At the end of the window, we are left the perennial question; is the squad good enough to challenge for the title, for silverware? For the latter, it can win either of the domestic cup competitions, they proved that last season. On paper, the Champions League remains as distant a dream as it has been for most of the last decade. The Premier League? The fates would need to be very kind and the stars move into the rarest of alignments for that to happen.
The top four? It’s a squad that can – and should – certainly maintain Arsenal’s status at the top of the table, particularly if Welbeck is able to score regularly. Is that the limit of Arsenal’s ambitions? It seems that way at the moment but winning the title from the starting position at the end of last season was always going to be a tall order, one where there was significant level of investment, greater than we have seen this summer. A work in progress, closer than it was but still with much to do.
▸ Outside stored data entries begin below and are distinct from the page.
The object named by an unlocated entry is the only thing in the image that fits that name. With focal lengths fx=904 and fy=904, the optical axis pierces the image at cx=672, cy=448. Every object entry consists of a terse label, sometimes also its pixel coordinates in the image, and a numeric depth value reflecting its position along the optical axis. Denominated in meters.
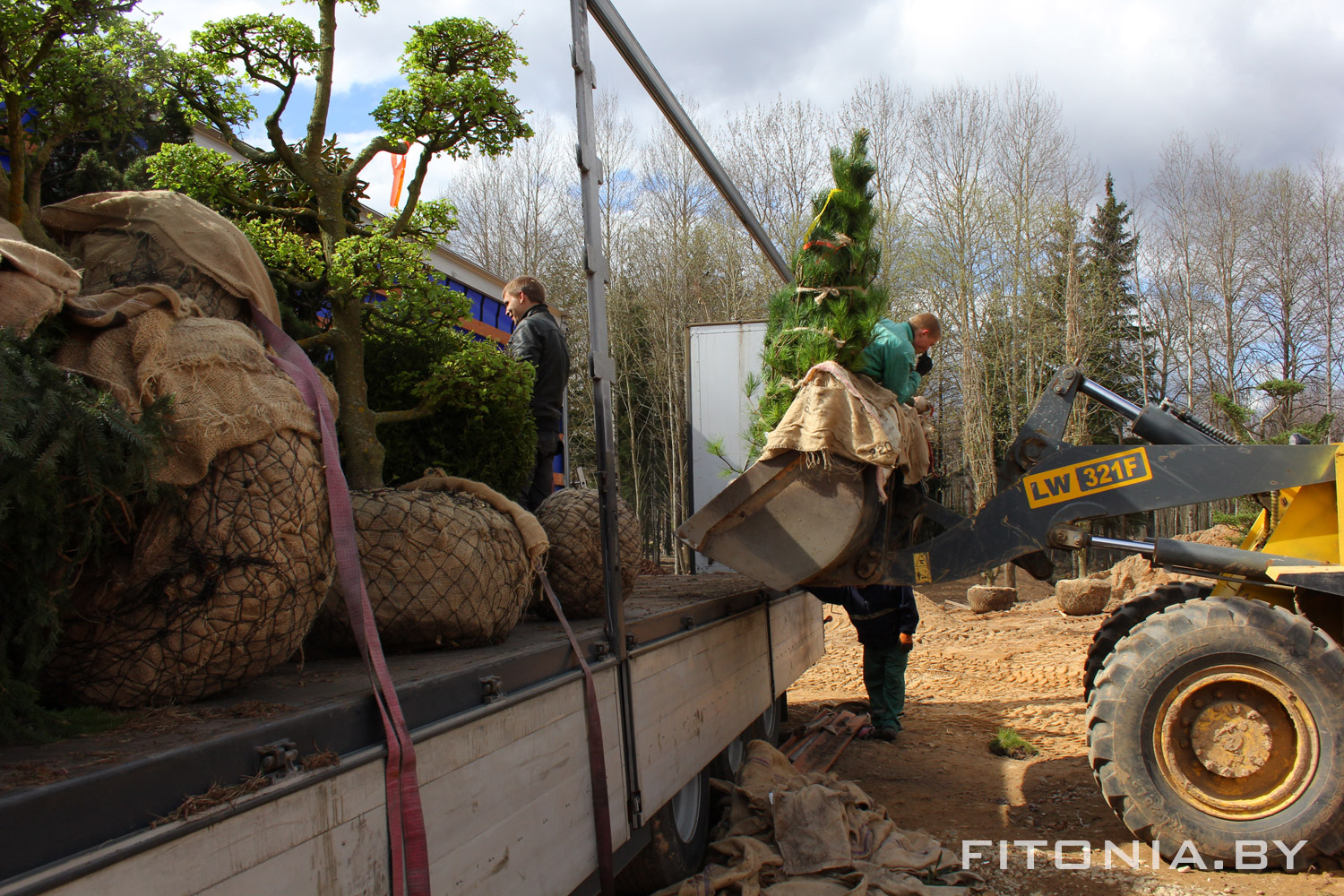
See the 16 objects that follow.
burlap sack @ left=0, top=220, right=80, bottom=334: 1.67
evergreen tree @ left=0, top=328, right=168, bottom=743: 1.47
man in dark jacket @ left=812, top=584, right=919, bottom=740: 6.16
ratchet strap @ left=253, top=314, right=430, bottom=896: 1.69
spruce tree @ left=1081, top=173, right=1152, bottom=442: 19.94
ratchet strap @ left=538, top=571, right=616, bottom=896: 2.50
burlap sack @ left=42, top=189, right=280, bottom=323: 2.22
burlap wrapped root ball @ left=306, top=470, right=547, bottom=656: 2.52
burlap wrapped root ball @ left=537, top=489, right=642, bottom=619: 3.45
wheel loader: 3.95
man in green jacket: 4.61
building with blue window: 8.03
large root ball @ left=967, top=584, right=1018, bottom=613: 14.47
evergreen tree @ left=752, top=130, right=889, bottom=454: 4.52
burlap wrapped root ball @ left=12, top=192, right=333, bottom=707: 1.73
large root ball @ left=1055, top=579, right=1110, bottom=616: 12.79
Away from the main theatrics, as well as Ignasi Miquel, Ryo Miyachi departed on loan. The much-vaunted Golden Generation has been dismantled and systematically released from the club. The latter signed a one-year extension before returning to the Eriedivisie, a move which was attributed to commercial needs and desires rather than footballing ability. Whatever the case, it certainly seems that the slate has been wiped for a selection of promising youth and a new beginning has arrived.
Does it make Arsenal a more attractive proposition for young players or have recent summers and the culls, damaged the club’s reputation for giving youth a chance? In that sense, the progress Hayden and Bellerin make – Chambers to a lesser extent – will be crucial. Failure on their part to claim a first team place suggests that either youth is not given the chance or the Academy’s failings were deeper-seated than first thought. Whatever the reason, the answer will be Arsenal as a less attractive prospect for talented youth. Dan Crowley into the first teams squad for cup-ties this season, anyone?